On Sat, 07 Jun 2014 08:12:10 GMT, Johannes Pfau wrote:

So I debugged this a little and two things caught my attention:

Problem 1

https://github.com/rejectedsoftware/vibe.d/blob/master/source/vibe/core/drivers/libevent2.d#L747

while ((m_activeEvents & which) == Trigger.none)
    getThreadLibeventDriverCore().yieldForEvent();

What if I created the FileDescriptorEvent with Trigger.any, then wait(Trigger.read)? A connection will almost always be signalled as writeable, and as long as I don't write data it will stay writeable. So the event will trigger all the time and set m_activeEvents to Trigger.write causing a busy loop?

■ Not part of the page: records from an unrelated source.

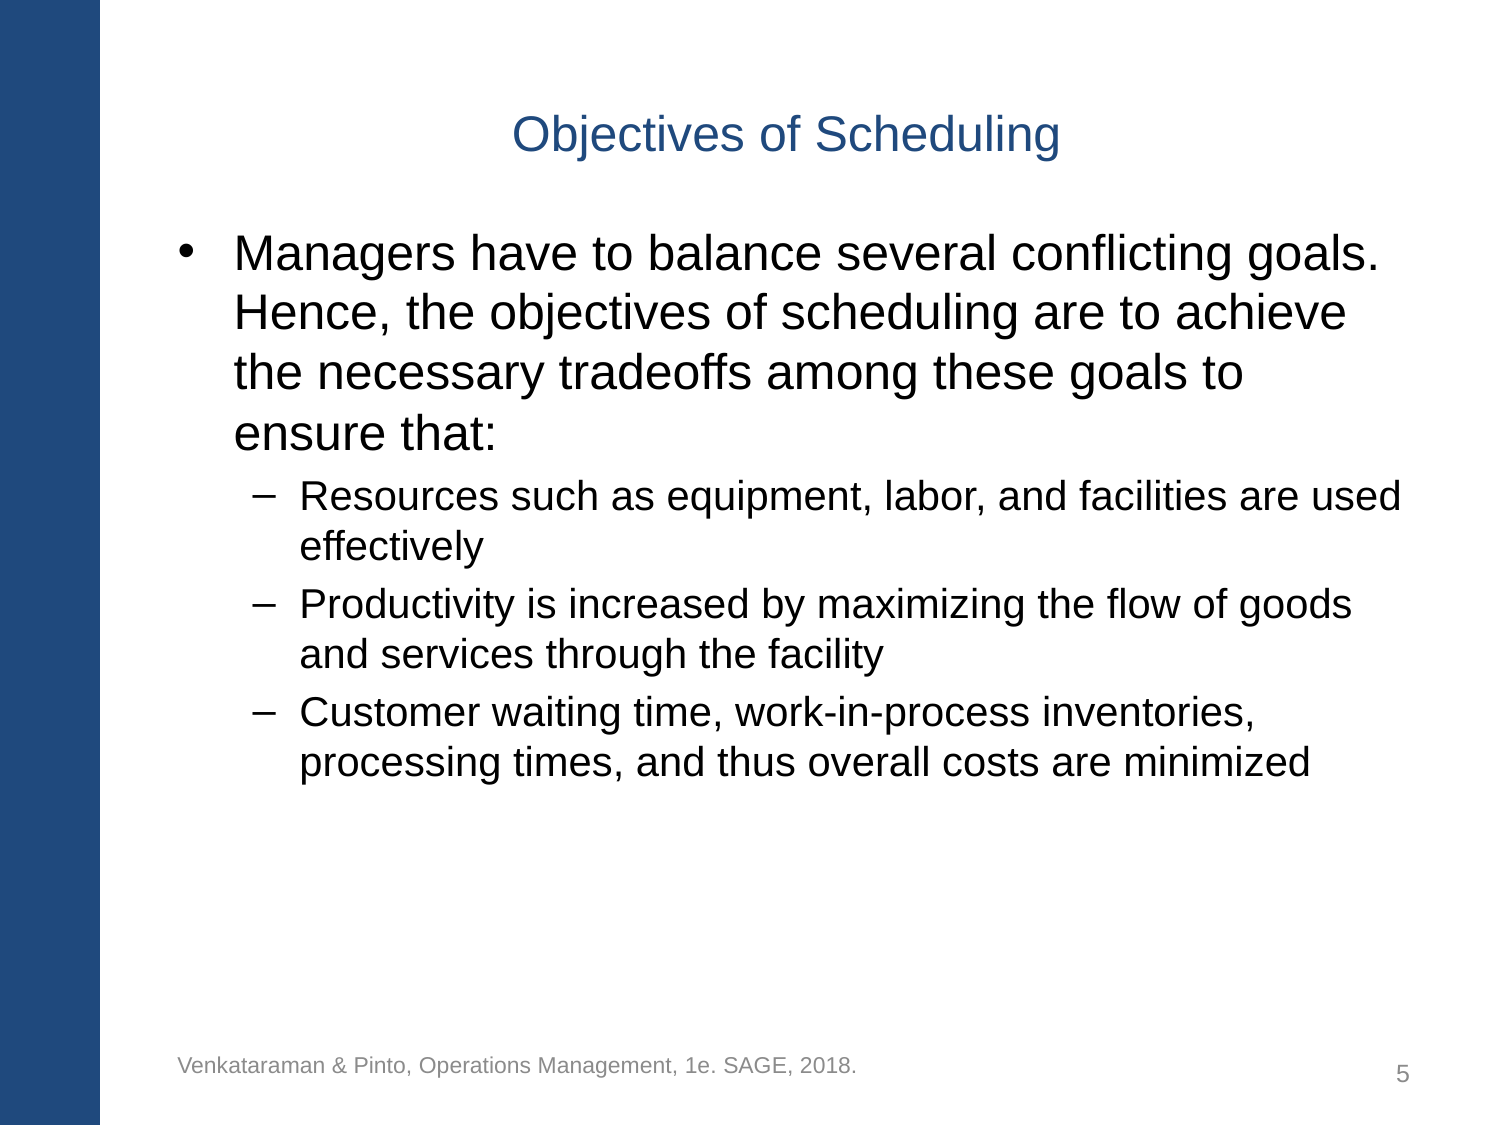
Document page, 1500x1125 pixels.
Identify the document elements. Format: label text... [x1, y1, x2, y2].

slide_number 5 [1350, 1042, 1425, 1103]
list Managers have to balance several conflicting goals. Hence, the objectives of scheduling are to achieve the necessary tradeoffs among these goals to ensure that: Resources such as equipment, labor, and facilities are used effectively Productivity is increased by maximizing the flow of goods and services through the facility Customer waiting time, work-in-process inventories, processing times, and thus overall costs are minimized [162, 212, 1425, 1025]
title Objectives of Scheduling [162, 37, 1425, 212]
footer Venkataraman & Pinto, Operations Management, 1e. SAGE, 2018. [162, 1042, 1313, 1103]
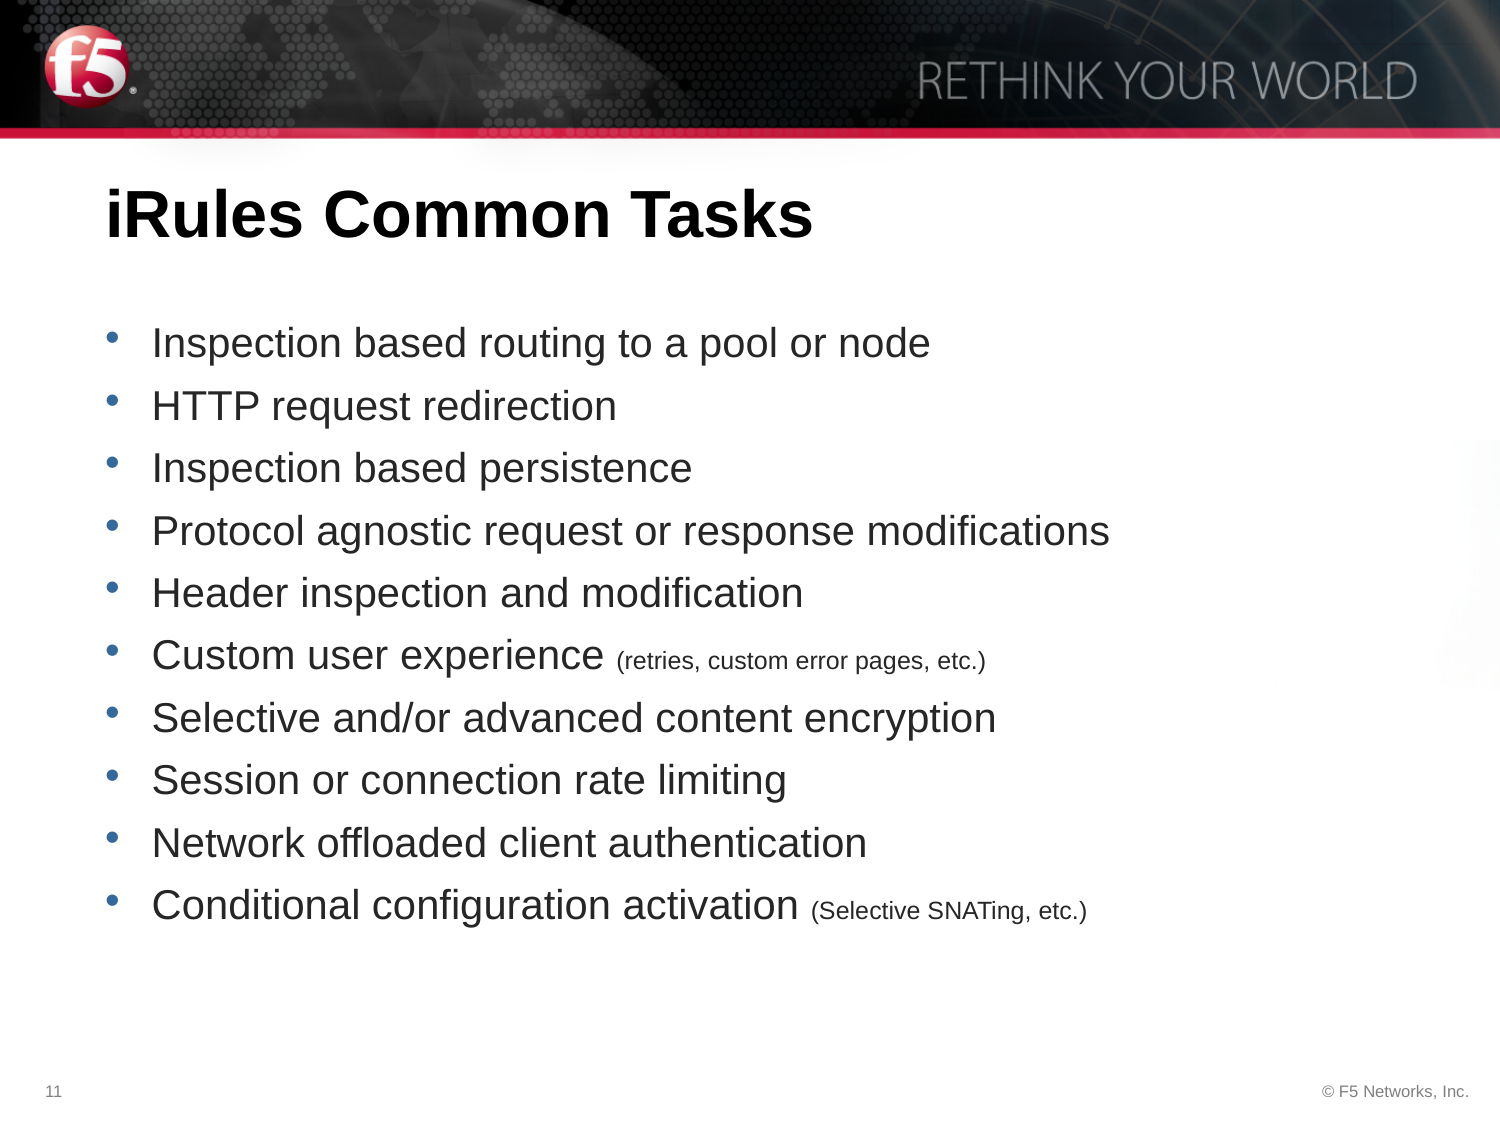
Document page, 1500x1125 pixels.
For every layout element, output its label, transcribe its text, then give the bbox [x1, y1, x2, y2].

list Inspection based routing to a pool or node HTTP request redirection Inspection based persistence Protocol agnostic request or response modifications Header inspection and modification Custom user experience (retries, custom error pages, etc.) Selective and/or advanced content encryption Session or connection rate limiting Network offloaded client authentication Conditional configuration activation (Selective SNATing, etc.) [105, 337, 1395, 1028]
title iRules Common Tasks [104, 179, 1396, 331]
picture [0, 0, 1500, 1125]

I think vibed should rearm the event instead of using a repeating event, at least if the trigger changed.

Problem 2

But the real problem here is different: The event is not unarmed fast enough:
After wait yields here onFileTriggered is called once. The first time evt.m_waiter is set, the task is continued and wait returns as expected. However, the event is still alive and onFileTriggered will be called many more times this time doing effectively nothing. evt.m_waiter is null, so it only sets the triggers but nobody ever reads/writes data on the file descriptor and onFileTriggered fires again and again. I'm not sure why this even stops eventually is this only because of the GC collecting the FileDescriptorEvent? This is obviously also a problem even if data is still being read.

The naive solution to both problems it to create the event in wait, then delete it as soon as wait completes. I guess you ruled that out for performance reasons?

The other solution for problem two is to event_add the event at the start of wait and event_del before wait returns. Problem 1 still needs to be solved then, though. Probably by creating a new event when the trigger type changes.

There is a third possible cause for the CPU spikes - the wait overload that takes a Duration uses a timer to handle the timeout, but there is currently an issue in rearmTimer where it doesn't always remove the timer from the internal timer heap. This can cause the heap to grow to huge sizes, if rearmTimer is used repeatedly. Eventually, once time progresses, the heap will be cleared again.

I've created a ticket (#695) to remember this. I'll try to perform some testing in the coming days.